**PROBLEM TO SOLVE**
From the first line to the last, restate the records word for word, skipping the pictures.
[RECORD EXCERPTS — start]
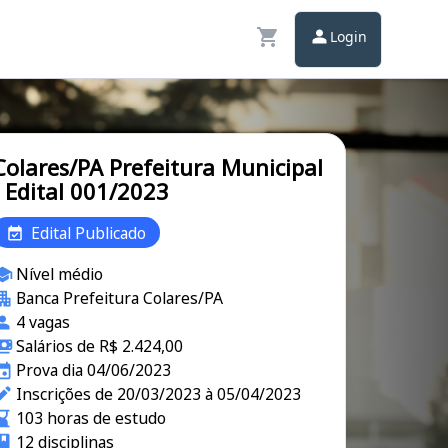
Login
Colares/PA Prefeitura Municipal
- Edital 001/2023
Edital Publicado
Nível médio
Banca Prefeitura Colares/PA
4 vagas
Salários de R$ 2.424,00
Prova dia 04/06/2023
Inscrições de 20/03/2023 à 05/04/2023
103 horas de estudo
12 disciplinas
[RECORD EXCERPTS — finish]
**ANSWER FOR THE TASK**
Login
Colares/PA Prefeitura Municipal
- Edital 001/2023
Edital Publicado
Nível médio
Banca Prefeitura Colares/PA
4 vagas
Salários de R$ 2.424,00
Prova dia 04/06/2023
Inscrições de 20/03/2023 à 05/04/2023
103 horas de estudo
12 disciplinas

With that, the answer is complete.